The sign above this languidly reclining Pandora, painted by Jean Cousin in the 16th-century, makes the parallel with Eve crystal clear. The artist is actually correct in showing this Pandora with a vase or jar. The original myth specifies that it was a jar. It was a mistranslation from the Greek that turned it into a box, and the mistranslation has endured ever since.
That the story of the Fall in Eden can be interpreted in profoundly different [4]ways, and in ways which do not weigh down all womankind with the crushing burden of guilt, has gone largely unnoticed for centuries – mainly because the texts of these other versions were destroyed by the Augustines and the Tertullians of their world. What remains of these other texts has been down to the [5]chances of history, of surviving against all the odds. But we do have them, and they are in our world. But if it is possible to redeem Eve, to come at the story from a radically different angle, might the same be possible for the story of Pandora’s box? Does the apparently over-curious Pandora, that other first woman of Ancient Greek myth, actually display a profound wisdom?

A repentant Eve portrayed by Anna Lee Merritt in the 19th-century.
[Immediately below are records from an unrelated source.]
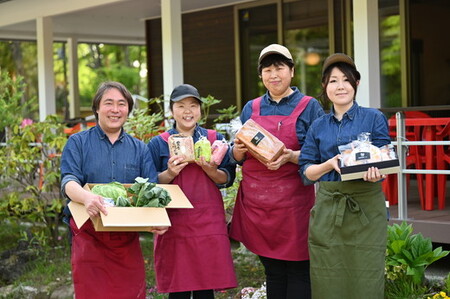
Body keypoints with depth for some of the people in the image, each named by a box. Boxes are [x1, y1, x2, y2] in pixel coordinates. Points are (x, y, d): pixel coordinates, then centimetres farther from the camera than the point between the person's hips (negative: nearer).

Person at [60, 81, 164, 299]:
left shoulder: (140, 148, 13)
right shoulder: (78, 142, 5)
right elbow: (68, 181, -9)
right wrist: (87, 197, -33)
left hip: (128, 240, 3)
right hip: (89, 238, -3)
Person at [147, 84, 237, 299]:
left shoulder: (215, 139, 9)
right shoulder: (159, 144, 5)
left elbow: (228, 179, 6)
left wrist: (210, 170, -13)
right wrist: (170, 173, -14)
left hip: (208, 223, 1)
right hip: (174, 224, -1)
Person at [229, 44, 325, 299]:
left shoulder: (309, 107, 1)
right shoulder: (251, 109, 13)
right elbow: (239, 158, 16)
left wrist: (290, 157, -20)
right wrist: (238, 150, -6)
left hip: (293, 199, -4)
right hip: (256, 200, 4)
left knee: (297, 270, -2)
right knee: (272, 271, 10)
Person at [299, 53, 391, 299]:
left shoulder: (374, 119, 3)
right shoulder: (319, 126, 11)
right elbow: (307, 171, 8)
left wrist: (374, 173, -23)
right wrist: (330, 164, -12)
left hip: (366, 208, -2)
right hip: (327, 209, 3)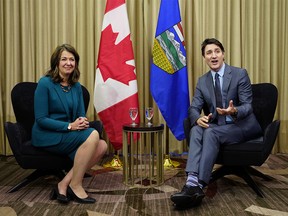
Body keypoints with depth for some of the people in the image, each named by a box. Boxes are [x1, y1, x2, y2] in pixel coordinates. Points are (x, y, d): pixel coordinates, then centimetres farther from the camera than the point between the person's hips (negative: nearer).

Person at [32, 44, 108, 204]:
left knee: (102, 146, -17)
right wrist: (70, 126, -24)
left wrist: (82, 121, -16)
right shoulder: (45, 83, -12)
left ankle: (64, 184, -11)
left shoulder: (76, 86, 7)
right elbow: (41, 119, -15)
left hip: (67, 134, 7)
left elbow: (81, 114, 9)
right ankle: (75, 185, -14)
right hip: (47, 136, -6)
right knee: (92, 135, -27)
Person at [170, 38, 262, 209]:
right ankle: (192, 180, -43)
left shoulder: (240, 74, -4)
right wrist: (198, 118, -23)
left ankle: (198, 185, -37)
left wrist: (234, 112, -34)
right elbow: (194, 108, 2)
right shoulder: (202, 81, 9)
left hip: (243, 125, -4)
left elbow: (248, 105, -10)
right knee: (197, 130, -29)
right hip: (218, 126, 4)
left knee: (211, 133, -32)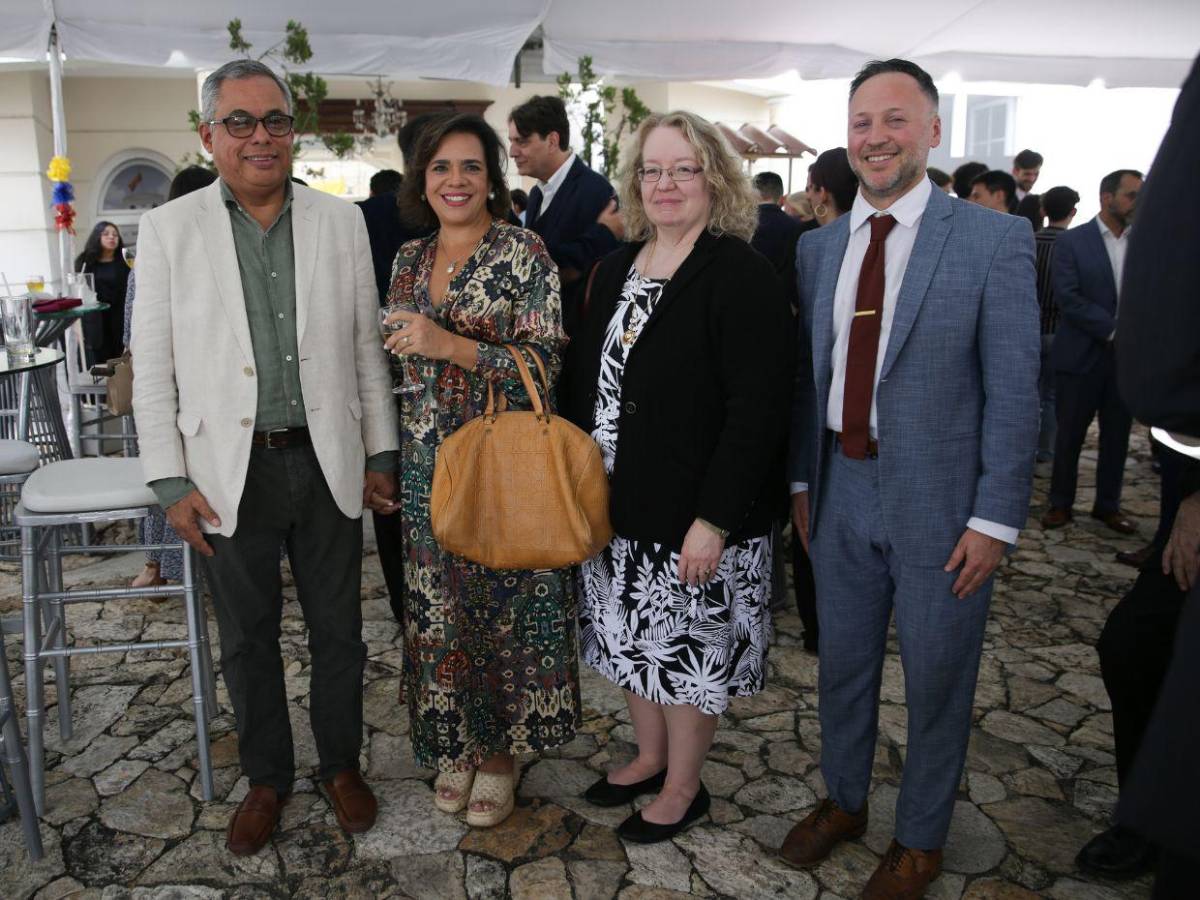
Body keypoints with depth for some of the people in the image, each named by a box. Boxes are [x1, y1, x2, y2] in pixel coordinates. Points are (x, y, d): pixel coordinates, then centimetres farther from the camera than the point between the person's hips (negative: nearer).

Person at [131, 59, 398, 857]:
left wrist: (381, 454, 4)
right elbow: (154, 367, 0)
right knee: (248, 641, 14)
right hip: (230, 473, 0)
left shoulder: (342, 221, 3)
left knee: (338, 631, 13)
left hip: (328, 465, 1)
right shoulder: (169, 229, -1)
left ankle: (342, 765, 35)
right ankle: (267, 778, 35)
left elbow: (368, 347, 6)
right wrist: (172, 482, -5)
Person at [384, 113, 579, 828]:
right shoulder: (410, 260, 10)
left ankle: (501, 750, 25)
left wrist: (453, 346, -22)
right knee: (439, 606, 11)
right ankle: (456, 743, 31)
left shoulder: (524, 252, -7)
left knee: (506, 603, 5)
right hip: (427, 460, 5)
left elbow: (545, 362, -14)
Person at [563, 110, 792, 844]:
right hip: (619, 505, 7)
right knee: (636, 641, 20)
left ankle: (684, 786, 31)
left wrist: (714, 520, -22)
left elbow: (758, 410, -19)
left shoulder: (742, 275, -14)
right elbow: (586, 381, 12)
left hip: (696, 517, -7)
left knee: (687, 650, 9)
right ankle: (651, 756, 42)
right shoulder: (618, 269, 9)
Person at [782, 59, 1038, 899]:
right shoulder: (818, 245, 6)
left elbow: (1014, 391, -10)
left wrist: (995, 519, -12)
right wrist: (802, 479, 9)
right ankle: (844, 800, 43)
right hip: (841, 490, 4)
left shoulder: (994, 239, -9)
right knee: (843, 663, 19)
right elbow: (811, 373, 9)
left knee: (936, 681, 12)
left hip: (938, 500, -4)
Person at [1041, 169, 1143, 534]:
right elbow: (1068, 298, -12)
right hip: (1082, 355, -3)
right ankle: (1060, 503, 18)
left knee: (1117, 435, 11)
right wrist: (1113, 330, -16)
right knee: (1069, 434, 5)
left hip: (1128, 357, 3)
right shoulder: (1071, 242, -4)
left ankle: (1108, 504, 24)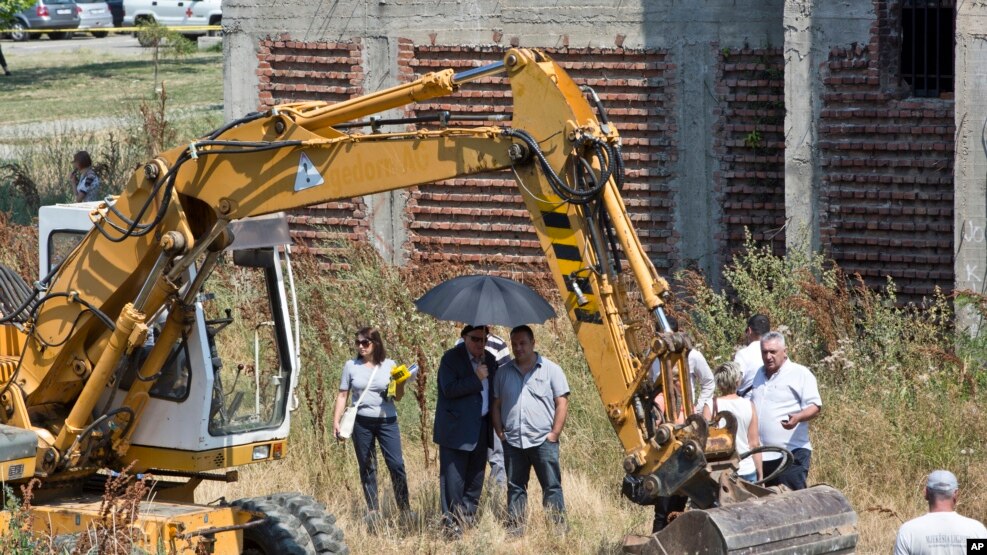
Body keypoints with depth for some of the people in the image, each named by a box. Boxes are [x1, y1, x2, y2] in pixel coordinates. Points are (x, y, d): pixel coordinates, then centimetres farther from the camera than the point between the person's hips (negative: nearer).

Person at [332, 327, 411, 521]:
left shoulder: (388, 365, 3)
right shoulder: (351, 366, 4)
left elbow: (398, 397, 7)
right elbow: (342, 395, 7)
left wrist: (400, 383, -13)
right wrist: (336, 421, 1)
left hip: (386, 420, -1)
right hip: (361, 422, 1)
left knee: (396, 465, -7)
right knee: (367, 468, 5)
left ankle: (405, 508, 0)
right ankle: (373, 510, 11)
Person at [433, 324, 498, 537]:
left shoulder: (489, 360, 11)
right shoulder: (451, 358, -9)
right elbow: (449, 389, -20)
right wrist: (476, 379, -21)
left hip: (481, 428, 7)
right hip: (457, 429, -7)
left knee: (475, 478, 12)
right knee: (453, 478, -6)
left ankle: (469, 516, 20)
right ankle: (451, 523, -3)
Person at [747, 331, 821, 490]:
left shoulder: (800, 374, -3)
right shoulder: (758, 374, 19)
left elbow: (815, 407, -10)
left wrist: (798, 417, -28)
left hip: (791, 452, -7)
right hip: (760, 455, 7)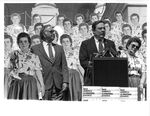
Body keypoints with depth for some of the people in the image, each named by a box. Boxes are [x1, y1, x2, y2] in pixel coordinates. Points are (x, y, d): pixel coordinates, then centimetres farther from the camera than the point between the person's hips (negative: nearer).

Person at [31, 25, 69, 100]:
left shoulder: (59, 48, 18)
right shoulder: (35, 49, 7)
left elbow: (64, 66, 13)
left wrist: (65, 82, 0)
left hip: (59, 86, 3)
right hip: (44, 85, -3)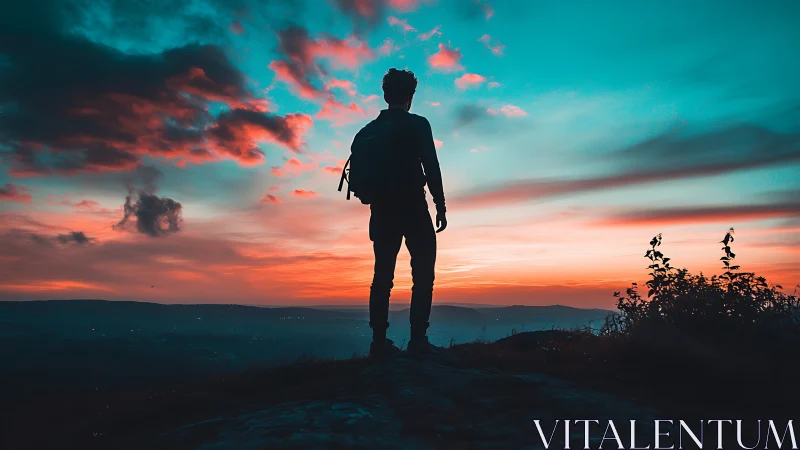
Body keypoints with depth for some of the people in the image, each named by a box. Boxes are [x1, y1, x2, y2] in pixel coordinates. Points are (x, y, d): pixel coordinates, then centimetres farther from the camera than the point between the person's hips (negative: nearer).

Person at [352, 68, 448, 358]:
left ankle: (379, 342, 5)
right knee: (423, 275, 0)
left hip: (382, 212, 5)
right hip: (413, 210, -5)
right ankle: (417, 340, -6)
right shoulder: (417, 124, -3)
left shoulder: (367, 131, 11)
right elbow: (432, 169, -11)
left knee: (383, 276, 7)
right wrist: (441, 207, -7)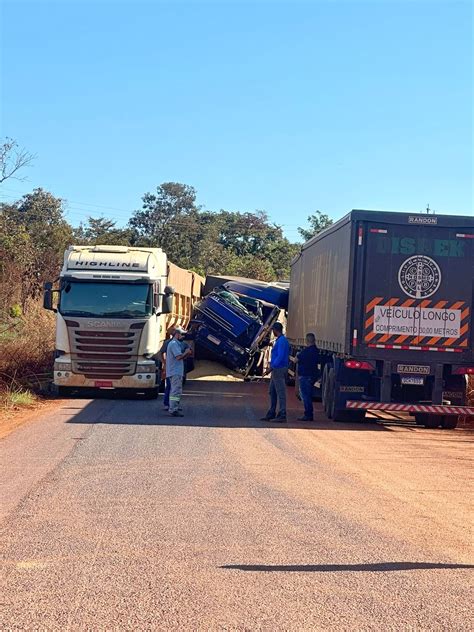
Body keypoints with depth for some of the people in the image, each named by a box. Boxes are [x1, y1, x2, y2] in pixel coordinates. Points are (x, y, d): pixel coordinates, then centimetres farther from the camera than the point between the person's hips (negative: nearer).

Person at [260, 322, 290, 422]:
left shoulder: (281, 341, -15)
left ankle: (282, 415, -3)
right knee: (272, 391, 14)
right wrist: (272, 368, 21)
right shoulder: (280, 340, 16)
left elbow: (280, 357, -22)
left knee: (280, 392, -6)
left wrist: (271, 368, -22)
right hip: (277, 370, 10)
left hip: (279, 370, -10)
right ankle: (271, 414, 19)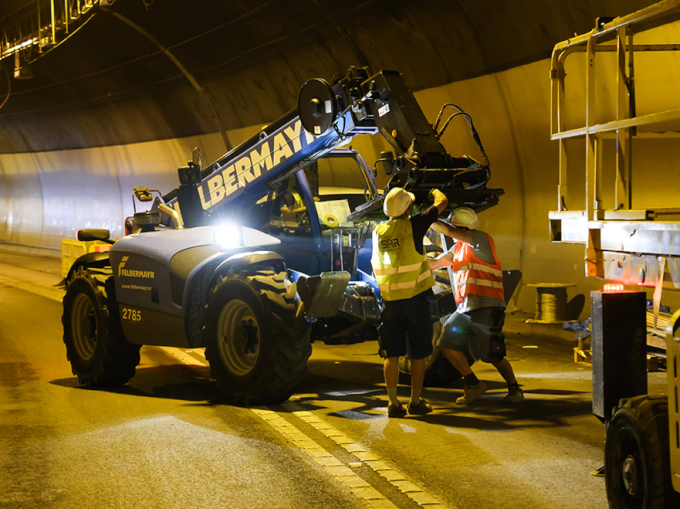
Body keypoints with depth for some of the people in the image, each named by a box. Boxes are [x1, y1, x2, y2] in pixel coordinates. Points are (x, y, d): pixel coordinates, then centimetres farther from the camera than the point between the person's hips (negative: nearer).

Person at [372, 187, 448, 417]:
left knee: (392, 354, 6)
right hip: (415, 298, -4)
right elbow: (442, 203, 1)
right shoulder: (413, 226, -10)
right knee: (418, 354, 8)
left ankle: (393, 403, 3)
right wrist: (435, 192, 24)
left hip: (390, 301, 4)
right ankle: (415, 402, 12)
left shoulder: (378, 232, 4)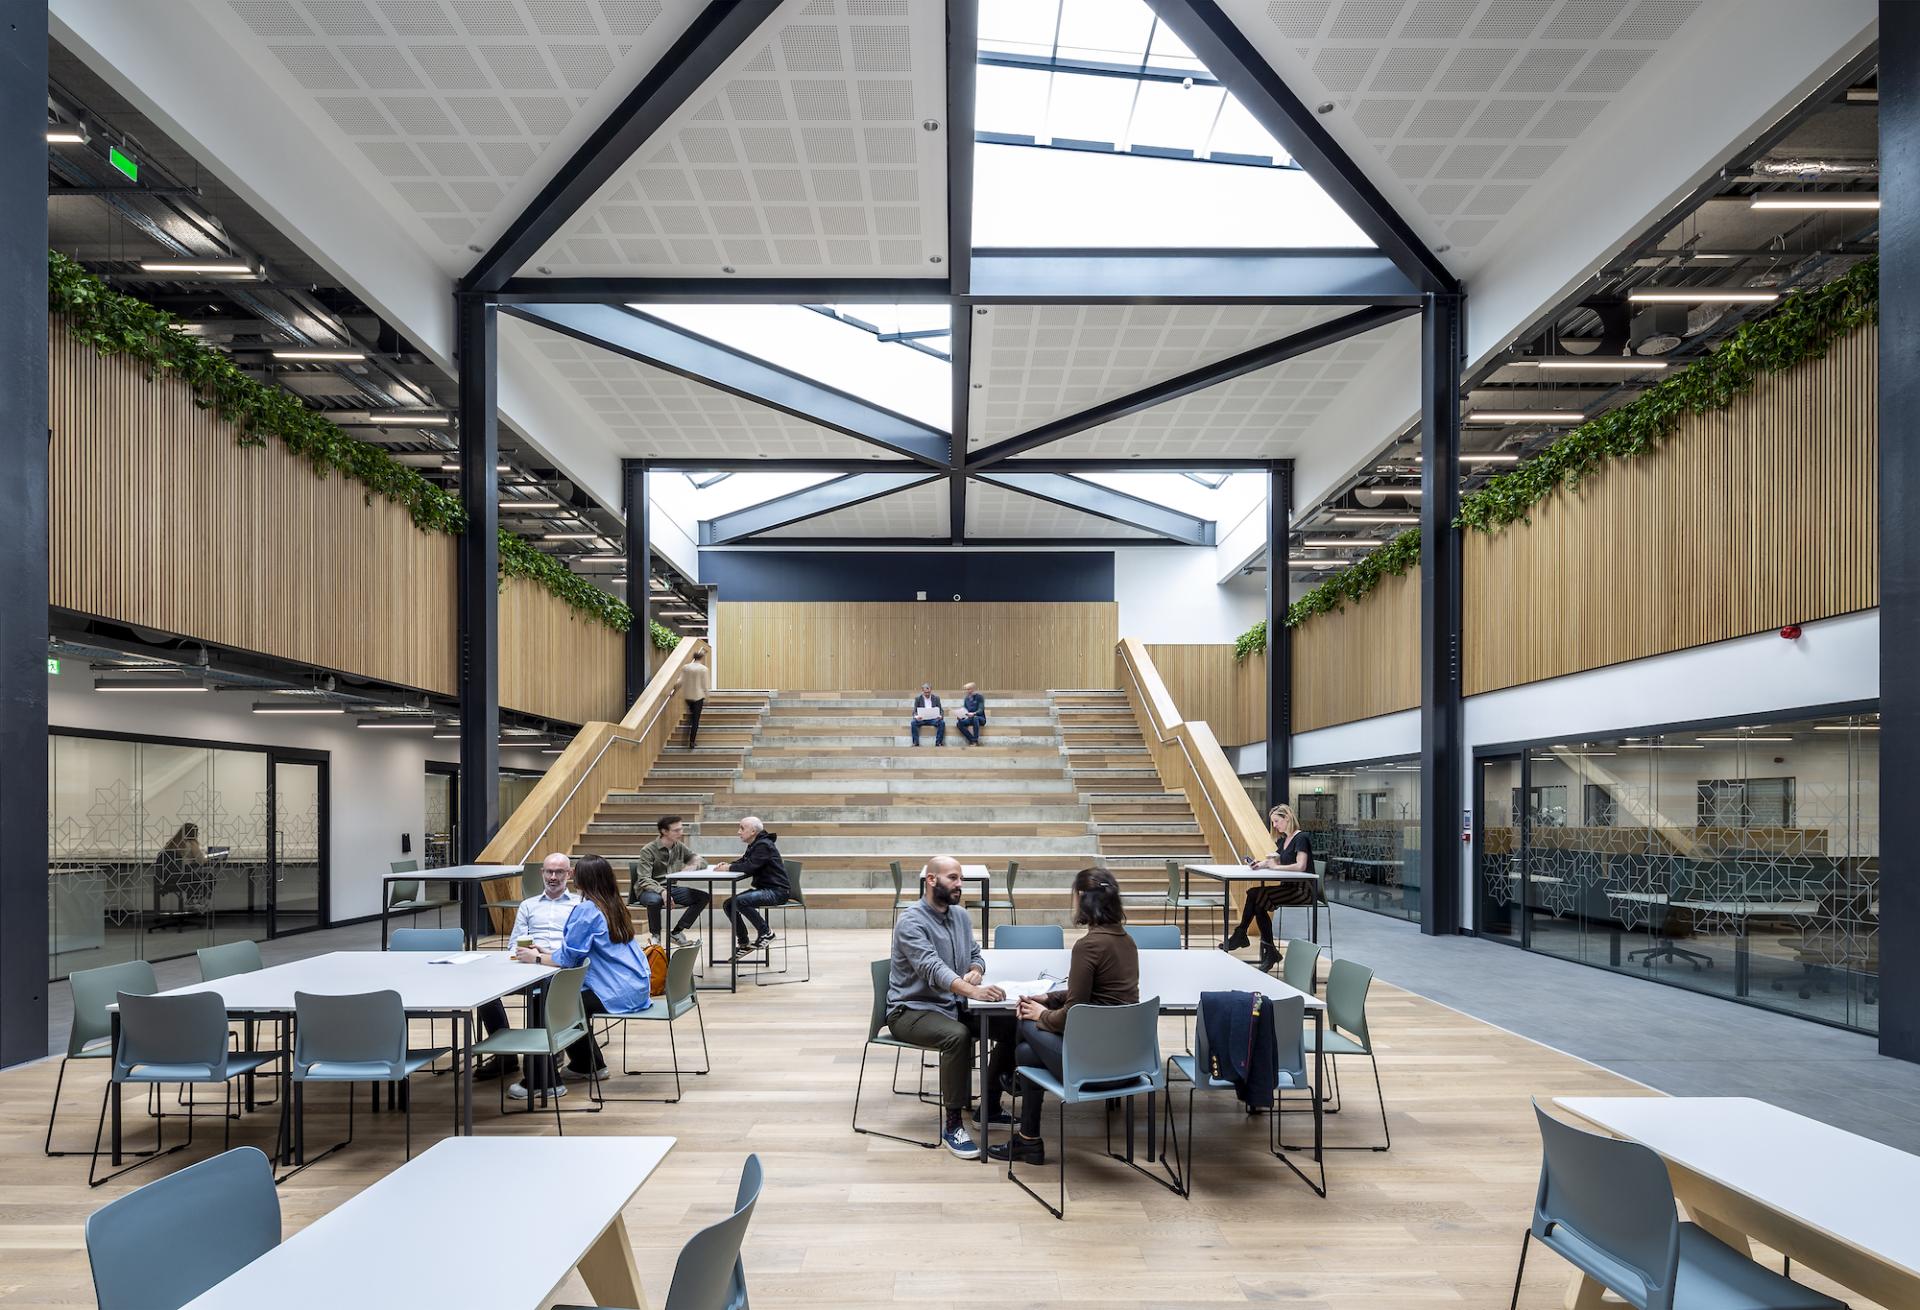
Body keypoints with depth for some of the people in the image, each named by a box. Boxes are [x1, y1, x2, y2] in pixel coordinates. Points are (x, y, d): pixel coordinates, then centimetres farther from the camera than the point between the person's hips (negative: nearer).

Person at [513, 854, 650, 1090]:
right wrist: (548, 952, 21)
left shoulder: (586, 909, -14)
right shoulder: (615, 906, 12)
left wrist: (536, 959, 2)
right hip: (638, 989, 9)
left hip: (618, 995, -9)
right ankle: (589, 1065, 32)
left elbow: (568, 957, -13)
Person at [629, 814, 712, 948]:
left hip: (671, 888, 6)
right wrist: (661, 891, -40)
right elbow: (644, 880, -21)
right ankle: (655, 936, -14)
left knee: (705, 896, -14)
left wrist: (693, 866, -16)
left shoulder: (680, 847, 5)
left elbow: (702, 861, 10)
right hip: (649, 890, -5)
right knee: (655, 900, -41)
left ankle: (677, 932, -5)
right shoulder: (648, 850, -12)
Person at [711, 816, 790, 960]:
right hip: (763, 888, 10)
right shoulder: (754, 845, 15)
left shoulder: (764, 845, -16)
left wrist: (728, 868, -14)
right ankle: (744, 944, 10)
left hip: (777, 890, -10)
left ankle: (766, 932, -13)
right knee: (728, 905, 3)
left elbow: (750, 866, -26)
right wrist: (726, 864, -1)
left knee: (740, 901, -29)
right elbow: (743, 862, 19)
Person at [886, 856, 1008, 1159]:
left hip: (953, 1005, 7)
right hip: (912, 1009, -7)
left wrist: (975, 971, -9)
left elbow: (976, 954, 17)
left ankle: (990, 1102, 7)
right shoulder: (911, 922, -18)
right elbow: (932, 968, -32)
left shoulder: (960, 915, 7)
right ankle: (952, 1124, -22)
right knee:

But is such deep and bitter contrition by Eve - and also by Pandora - misplaced? 
All we humans who have come after Pandora might have continued to live in a state of carefree bliss. But is this truly what is intended for us? How can we progress if for us sorrow remains an unknown? How can we taste sweetness if bitter regret also is not part of the human condition? So carefully, carefully, Pandora opens the box, and the world becomes as we experience it, with all its joys and its sorrows, its pains and its heartaches. It is not that we experience pain and loss. It is what we do with these emotions which potentially opens the door to growth of the spirit. But what of Hope?

Hope is left behind, sealed shut. Wise Pandora knows the folly of hope. Hope can be a false god, for so often hope can foster false expectations. Only by relinquishing hope are we truly free to act from a position of strength. With hope we might be fighting with one hand tied behind our backs. Without hope our actions are unlimited by any thoughts of ‘wishing for’, that otherwise might constrain us. As with Eve and her forbidden fruit, perhaps we instead should be grateful to Pandora for opening her box – and also for shutting it just in time.

[1] Please see my post Eve's Story.

[2] Writing in the 5th-century, Augustine said: “What is the difference whether it is in a wife or a mother, it is still Eve the temptress that we must beware of in any woman... I fail to see what use woman can be to man, if one excludes the function of bearing children.” Augustine was instrumental in propounding the doctrine of original sin specifically as being sexual sin, and the fault of the Woman for seducing the Man. Before Augustine, the sin of Eden was principally viewed as being disobedience to God.

[3] Writing in the 3rd-century, Tertullian tersely commented that “Woman is the gateway of the Devil.” Tertullian is now viewed as the originator of the doctrine of the Holy Trinity – a concept nowhere mentioned in scripture – although the idea of the Trinity is found in the pre-Christian (and therefore pagan) mystery schools.

[4] Please see my posts Adam, the God who Failed, and The Enlightened Insight of the Woman, for two of these ‘profoundly different ways’.

[5] Those chances happened as recently as last century, when many Gnostic texts, both Christian and pre-Christian, were discovered by chance, having been buried in a sealed jar in the Egyptian sands for sixteen long centuries.